Though the EPA has 90 days to review applications for new chemicals, it does not require tests on them before they are introduced to the market. Instead, the agency can only test chemicals that it determines pose a threat to safety or that will be produced in large amounts.
That puts the agency in a "Catch-22," according to Heather White, the executive director of the Environmental Working Group, because the agency is forced to determine whether a chemical poses a risk without subjecting it to rigorous trials.
"It's like grading students without actually asking them to take a test," she said.
Chemical companies denied that their substances are not adequately tested.
"The underlying assumption that if the EPA doesn't force the test it isn't done — they don't have to force the test in many cases, because it's already being done by us," said Morrison.
He added that chemical companies have the most to lose if chemicals are not properly tested.
"The risks would overwhelm any sales potential," Morrison added.
Some Republican members of the subcommittee worried that the environmental concerns were overly reactionary.
"I'm wondering how often we get to hysteria levels on some things," sad Rep. David McKinley (R-W.Va.).
Industry executives worried that U.S. reforms would copy the European model, which requires new tests on all chemicals heading to the market.
Switching to that model would mean that "in some cases, we would not be able to innovate at the same rate," Morrison added.

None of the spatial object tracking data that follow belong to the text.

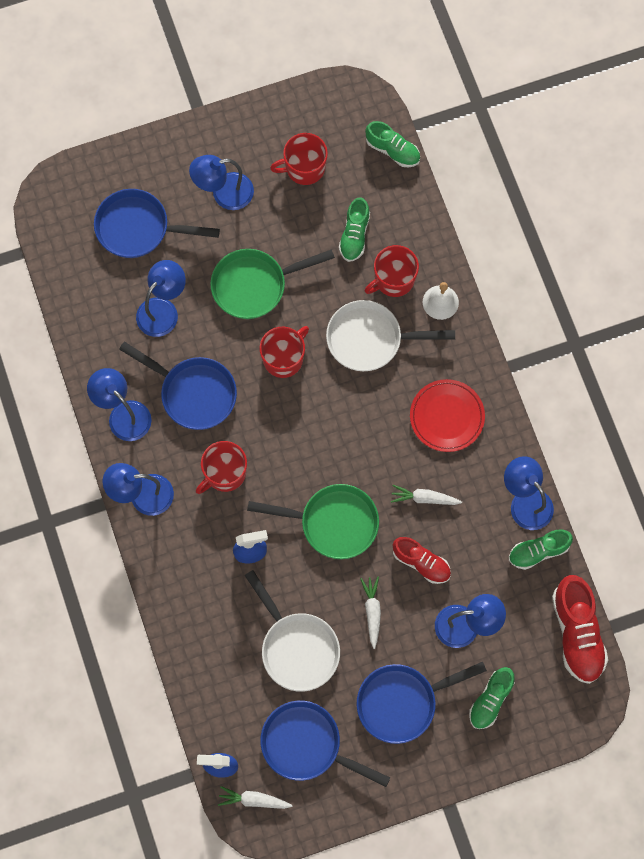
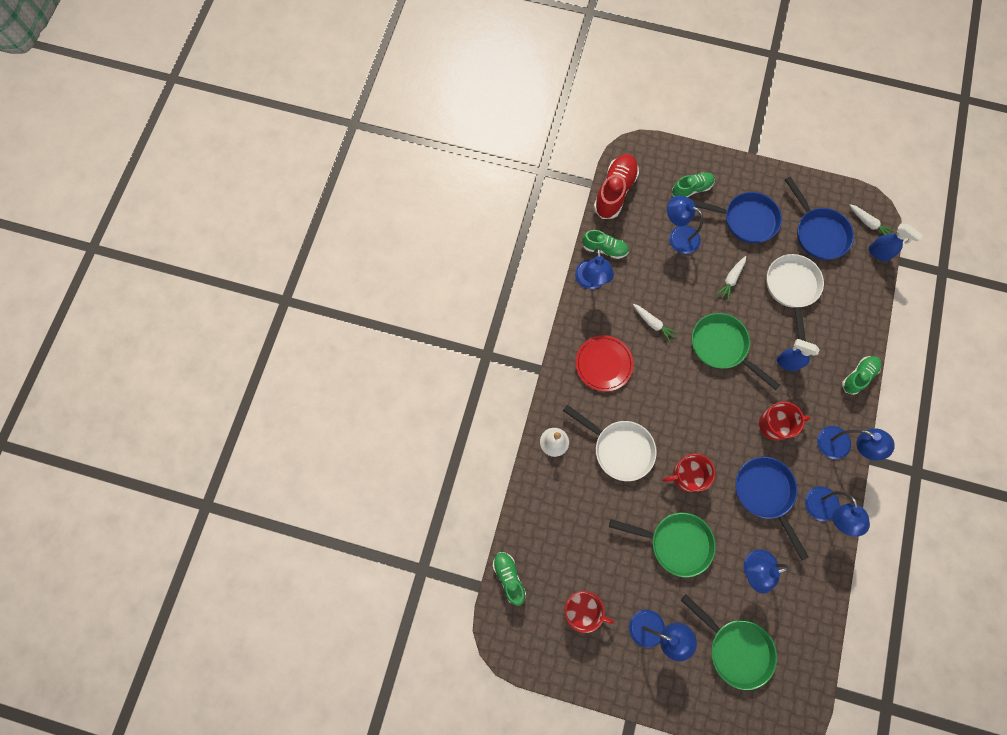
camera: 145 degrees left, 0 degrees up
blue pan [94,189,220,258] -> green pan [681,594,777,690]
green shoe [339,198,370,262] -> green shoe moved to [842,356,882,395]
red mug [365,245,419,297] -> none
red shoe [393,537,451,584] -> none

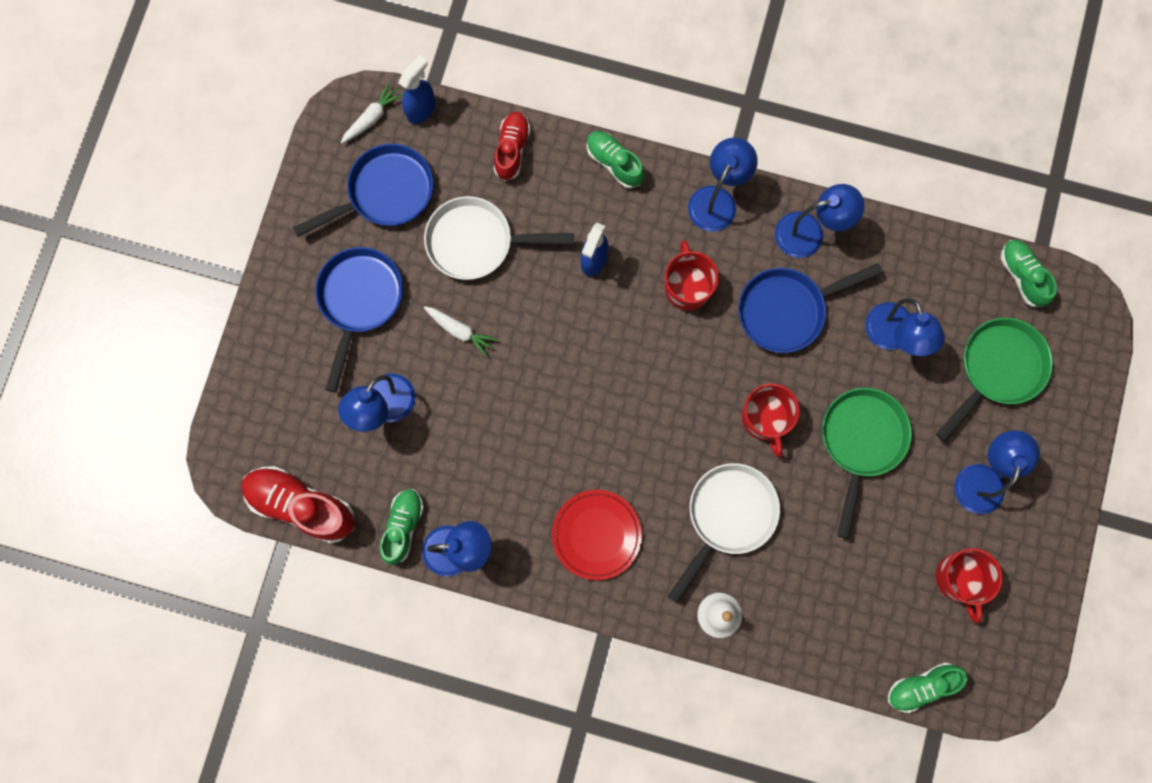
camera: 90 degrees left, 5 degrees up
red mug [564,591,614,633] -> red mug turned 150 degrees clockwise [936,548,1003,623]
white carrot [633,304,679,343] -> none
green shoe [672,172,715,197] -> green shoe moved to [1001,240,1057,307]
green pan [692,313,781,390] -> none
none -> red shoe [494,112,531,181]

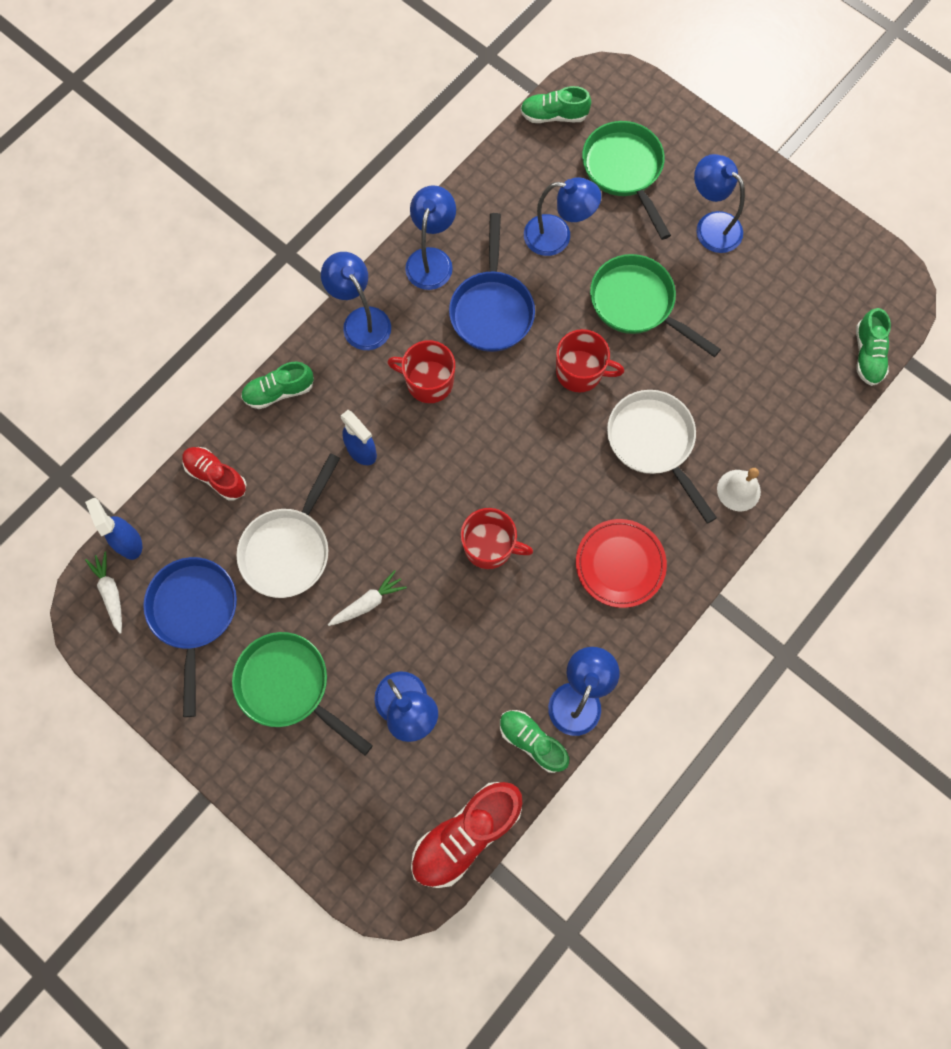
camera: 65 degrees left, 5 degrees down
blue pan [315,247,403,392] -> green pan [232,632,373,756]
red mug [936,548,1003,623] -> red mug moved to [461,508,533,569]

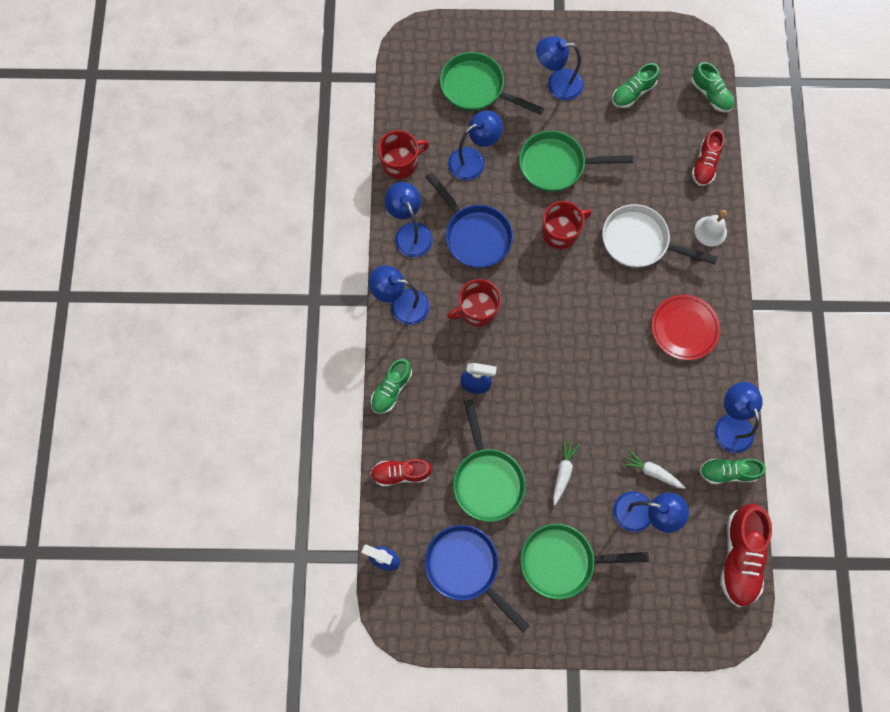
camera: 40 degrees left, 0 degrees up
white carrot [85,551,122,634] -> white carrot moved to [622,450,686,489]
white pan [236,453,340,598] -> green pan [453,399,526,522]
red mug [461,508,533,569] -> red mug moved to [378,130,429,179]
green shoe [520,86,591,123] -> green shoe moved to [612,63,659,108]
none -> red shoe [692,129,725,186]

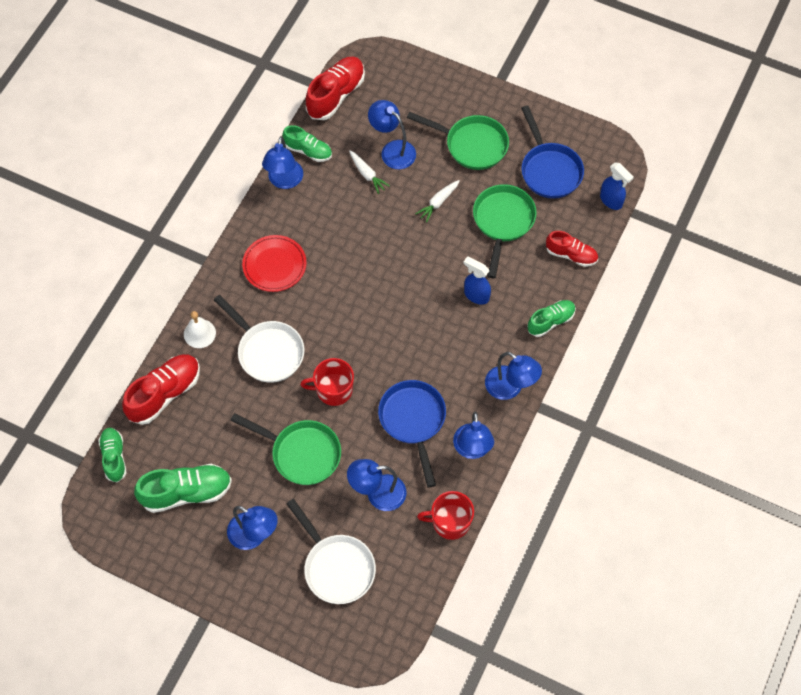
camera: 155 degrees left, 10 degrees down
green pan [440,52,544,115] -> white pan [286,499,376,604]
red mug [447,279,501,327] -> none
green shoe [612,63,659,108] -> green shoe [134,464,232,513], size x1.59
red shoe [692,129,725,186] -> red shoe [122,354,200,425], size x1.59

The difference, he noted, is why American companies make three times as many chemicals as those in Europe and Japan.
However, current rules could change in negotiations between the U.S. and Europe over the terms of a free-trade agreement, as well as in a new chemical law.
That prospect concerned companies, which also worried about confidential information falling into foreign governments' hands and the increases in animal testing that might be required by switching to the European model.
In May, legislation was introduced in the Senate by Sen. David Vitter (R-La.) and the late Sen. Frank Lautenberg (D-N.J.) to update the Toxic Substances Control Act.
Lawmakers in both parties, as well as industry executives, have praised that bill, though a number of safety and environmental groups have opposed it.
The Vitter and Lautenberg bill would require that the EPA screen all new chemicals for safety, but also protect companies' trade secrets.